(Dataset entries)
= = = = = = =
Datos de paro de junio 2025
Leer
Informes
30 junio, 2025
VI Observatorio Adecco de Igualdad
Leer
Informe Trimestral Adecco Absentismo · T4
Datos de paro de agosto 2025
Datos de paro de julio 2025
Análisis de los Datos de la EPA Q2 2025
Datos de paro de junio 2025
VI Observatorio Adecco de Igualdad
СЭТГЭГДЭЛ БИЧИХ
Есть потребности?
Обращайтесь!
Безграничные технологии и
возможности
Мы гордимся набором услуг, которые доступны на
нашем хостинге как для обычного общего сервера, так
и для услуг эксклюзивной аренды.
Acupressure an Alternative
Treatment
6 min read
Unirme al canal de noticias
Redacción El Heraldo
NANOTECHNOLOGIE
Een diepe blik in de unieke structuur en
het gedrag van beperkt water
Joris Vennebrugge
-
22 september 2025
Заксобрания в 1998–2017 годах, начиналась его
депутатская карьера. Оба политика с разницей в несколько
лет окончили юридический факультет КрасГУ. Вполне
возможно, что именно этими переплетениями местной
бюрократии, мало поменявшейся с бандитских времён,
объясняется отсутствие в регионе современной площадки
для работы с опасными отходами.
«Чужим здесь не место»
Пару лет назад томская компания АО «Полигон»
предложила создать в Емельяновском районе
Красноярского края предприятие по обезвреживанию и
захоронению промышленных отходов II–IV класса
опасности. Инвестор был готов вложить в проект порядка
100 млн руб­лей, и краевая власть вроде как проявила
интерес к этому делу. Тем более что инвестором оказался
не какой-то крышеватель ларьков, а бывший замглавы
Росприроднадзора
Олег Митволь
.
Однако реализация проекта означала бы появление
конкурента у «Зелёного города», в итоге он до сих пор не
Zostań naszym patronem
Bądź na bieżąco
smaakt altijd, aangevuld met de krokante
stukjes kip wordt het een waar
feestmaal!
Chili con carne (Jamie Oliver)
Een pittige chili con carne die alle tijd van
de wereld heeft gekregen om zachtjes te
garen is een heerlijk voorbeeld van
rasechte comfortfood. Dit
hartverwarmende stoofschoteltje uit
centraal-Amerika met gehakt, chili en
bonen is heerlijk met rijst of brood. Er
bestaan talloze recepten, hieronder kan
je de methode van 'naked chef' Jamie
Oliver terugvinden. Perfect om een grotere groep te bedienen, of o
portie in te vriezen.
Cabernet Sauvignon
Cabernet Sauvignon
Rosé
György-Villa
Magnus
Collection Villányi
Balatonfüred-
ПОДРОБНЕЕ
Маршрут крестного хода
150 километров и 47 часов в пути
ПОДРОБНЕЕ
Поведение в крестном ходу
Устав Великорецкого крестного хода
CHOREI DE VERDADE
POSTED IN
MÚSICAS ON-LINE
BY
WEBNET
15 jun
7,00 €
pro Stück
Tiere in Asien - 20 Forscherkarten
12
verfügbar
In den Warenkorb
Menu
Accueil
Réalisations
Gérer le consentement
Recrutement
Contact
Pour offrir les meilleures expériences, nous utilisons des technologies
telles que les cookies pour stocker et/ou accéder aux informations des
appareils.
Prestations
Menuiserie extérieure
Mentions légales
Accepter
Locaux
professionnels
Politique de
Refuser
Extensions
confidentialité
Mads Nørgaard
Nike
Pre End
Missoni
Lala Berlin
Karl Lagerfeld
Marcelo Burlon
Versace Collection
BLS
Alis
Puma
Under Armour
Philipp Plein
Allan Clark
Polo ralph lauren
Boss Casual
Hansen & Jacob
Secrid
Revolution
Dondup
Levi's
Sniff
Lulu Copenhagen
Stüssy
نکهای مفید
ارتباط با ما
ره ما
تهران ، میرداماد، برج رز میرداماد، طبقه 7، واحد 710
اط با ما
= = = = = = =
* _TASK TO CARRY OUT_: Please give back the records exactly as written, beginning at the first line and including the line that holds "нашем хостинге как" as the last.

* _RESPONSE TO THE TASK_:
Datos de paro de junio 2025
Leer
Informes
30 junio, 2025
VI Observatorio Adecco de Igualdad
Leer
Informe Trimestral Adecco Absentismo · T4
Datos de paro de agosto 2025
Datos de paro de julio 2025
Análisis de los Datos de la EPA Q2 2025
Datos de paro de junio 2025
VI Observatorio Adecco de Igualdad
СЭТГЭГДЭЛ БИЧИХ
Есть потребности?
Обращайтесь!
Безграничные технологии и
возможности
Мы гордимся набором услуг, которые доступны на
нашем хостинге как для обычного общего сервера, так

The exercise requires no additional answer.